Exact copies of all the lines below are required, with the pictures omitted.

◆ PROVIDED RECORDS
○ ○ ○ ○

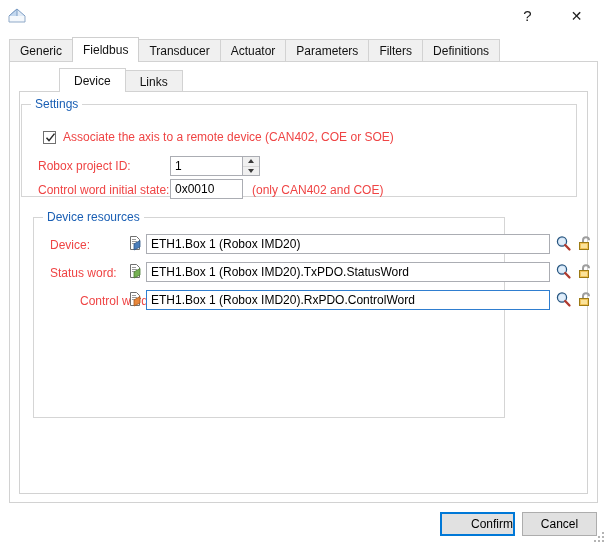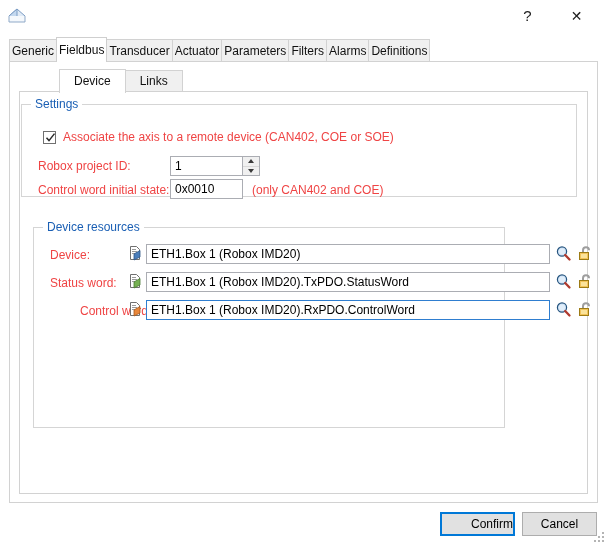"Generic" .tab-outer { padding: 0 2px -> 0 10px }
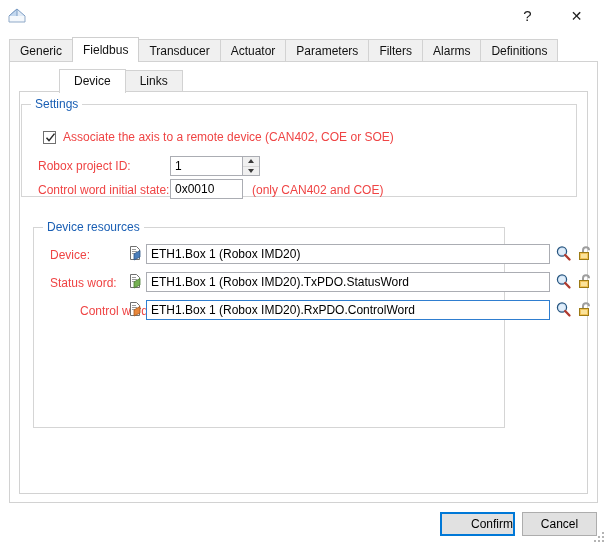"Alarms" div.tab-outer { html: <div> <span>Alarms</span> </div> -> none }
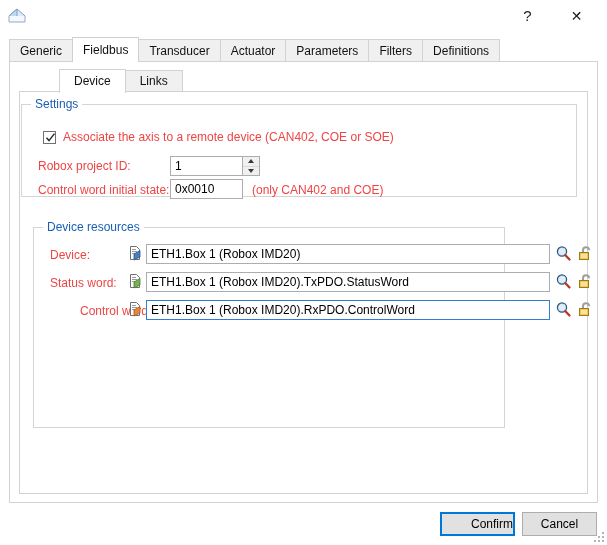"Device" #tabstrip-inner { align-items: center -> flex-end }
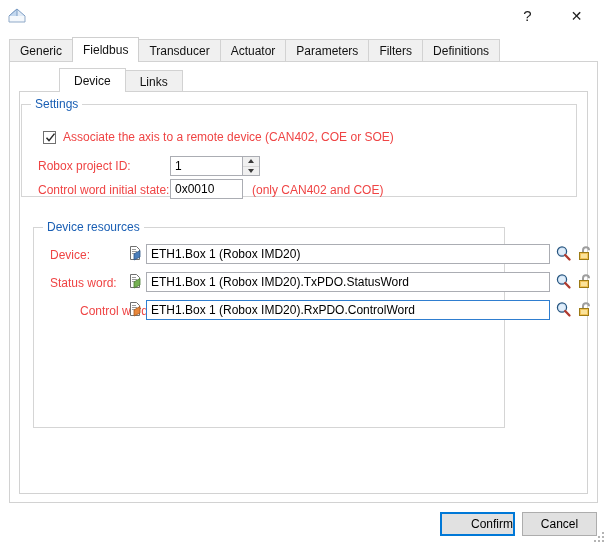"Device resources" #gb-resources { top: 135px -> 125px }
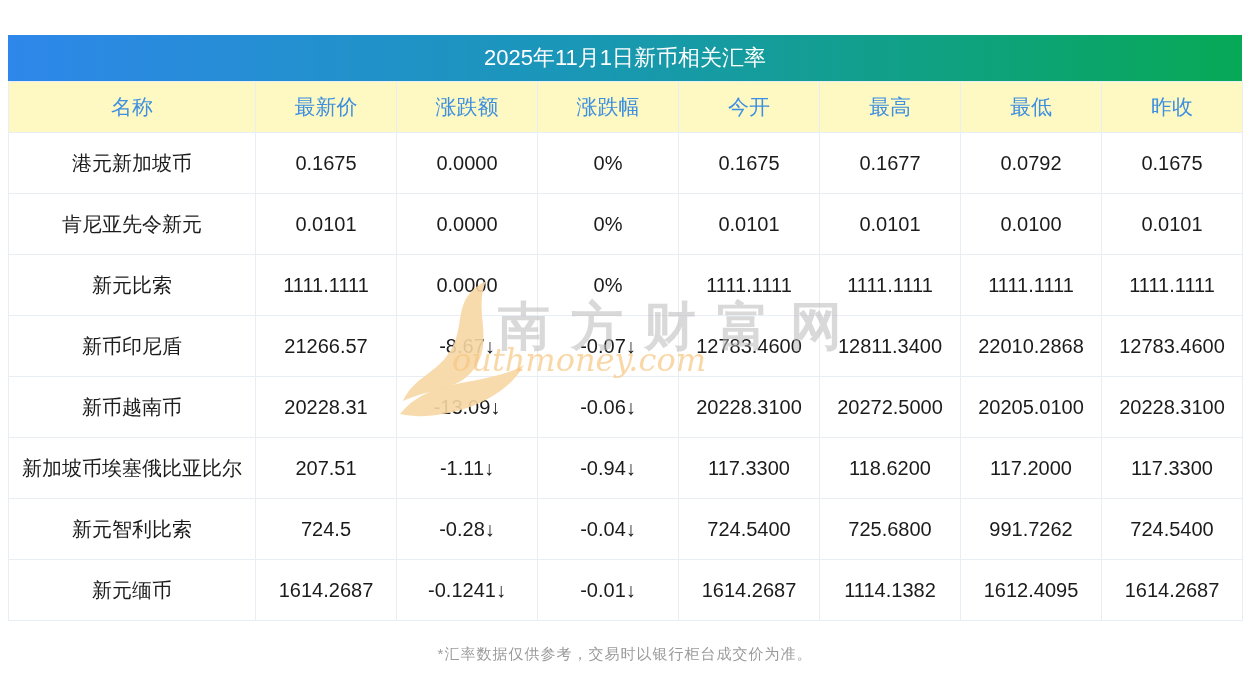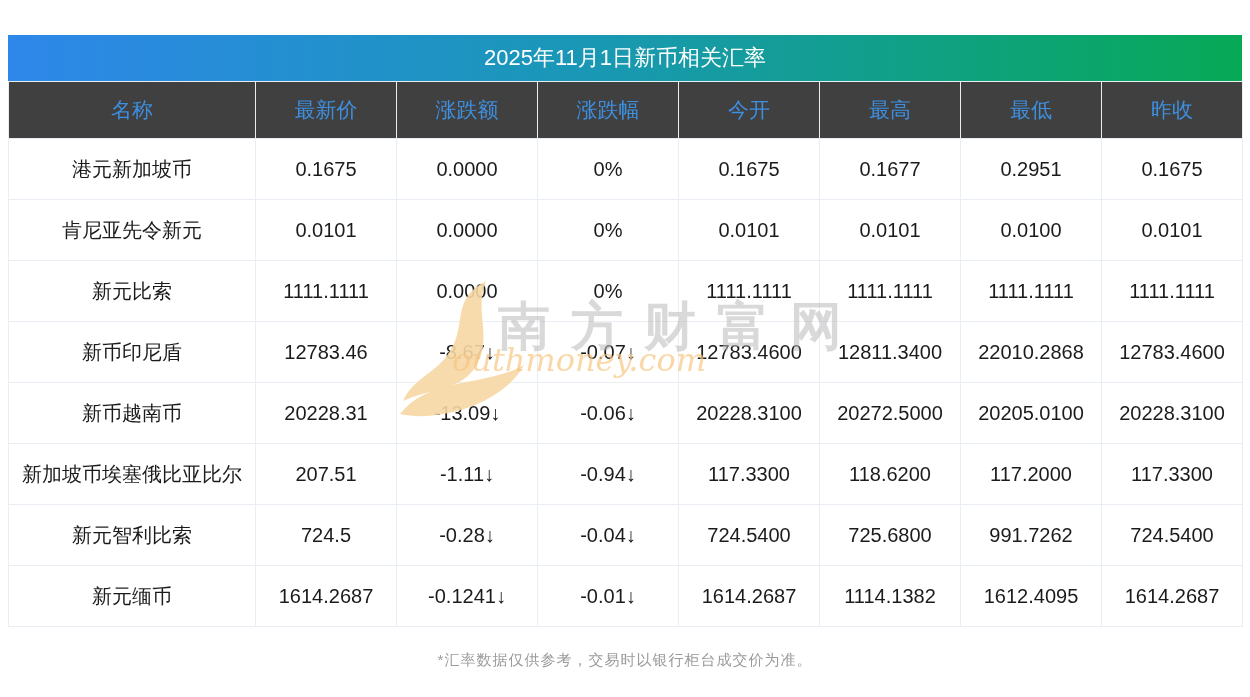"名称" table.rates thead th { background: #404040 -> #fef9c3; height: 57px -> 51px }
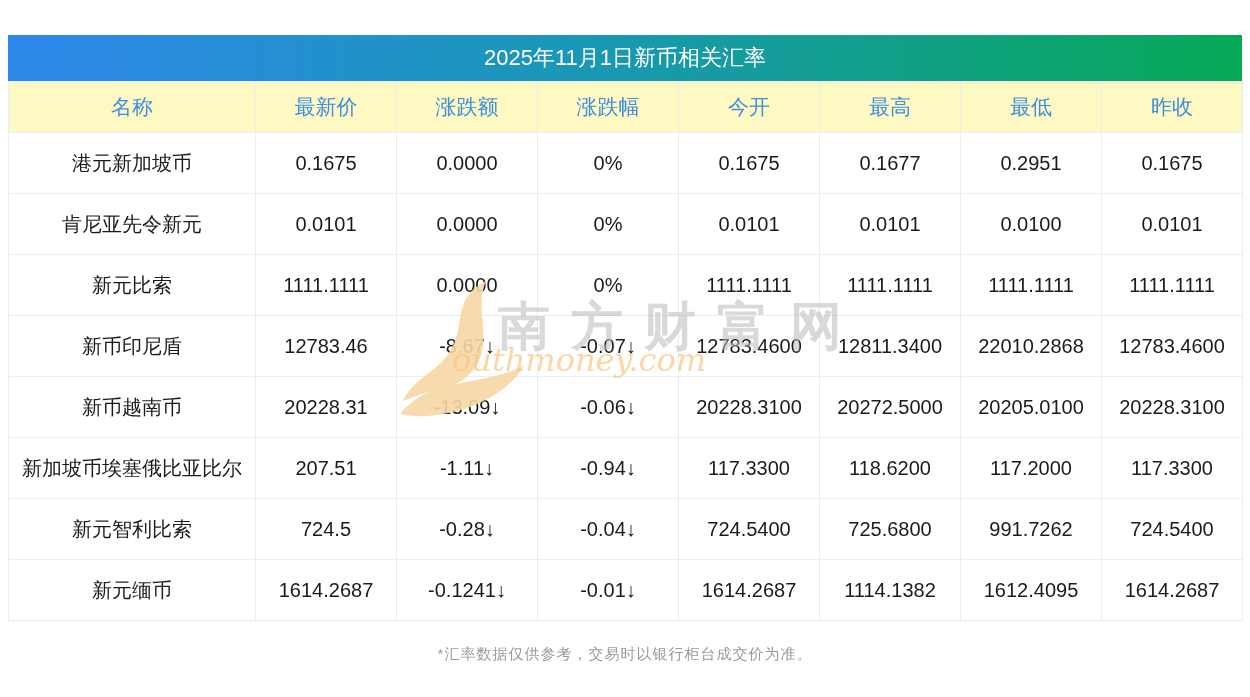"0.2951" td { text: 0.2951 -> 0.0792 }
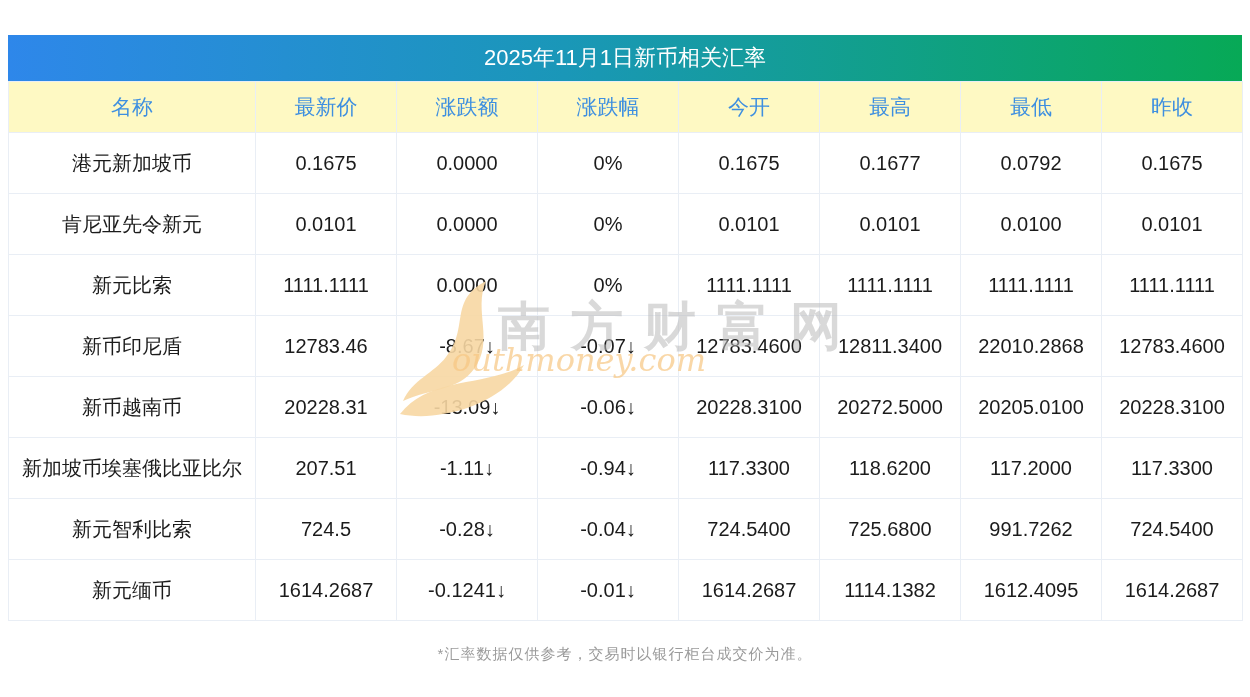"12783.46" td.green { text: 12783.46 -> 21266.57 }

○ ○ ○ ○

◆ YOUR RESPONSE
"Generic" .tab-outer { padding: 0 2px -> 0 10px }
"Alarms" div.tab-outer { html: <div> <span>Alarms</span> </div> -> none }
"Device" #tabstrip-inner { align-items: center -> flex-end }
"Device resources" #gb-resources { top: 135px -> 125px }
"名称" table.rates thead th { background: #404040 -> #fef9c3; height: 57px -> 51px }
"0.2951" td { text: 0.2951 -> 0.0792 }
"12783.46" td.green { text: 12783.46 -> 21266.57 }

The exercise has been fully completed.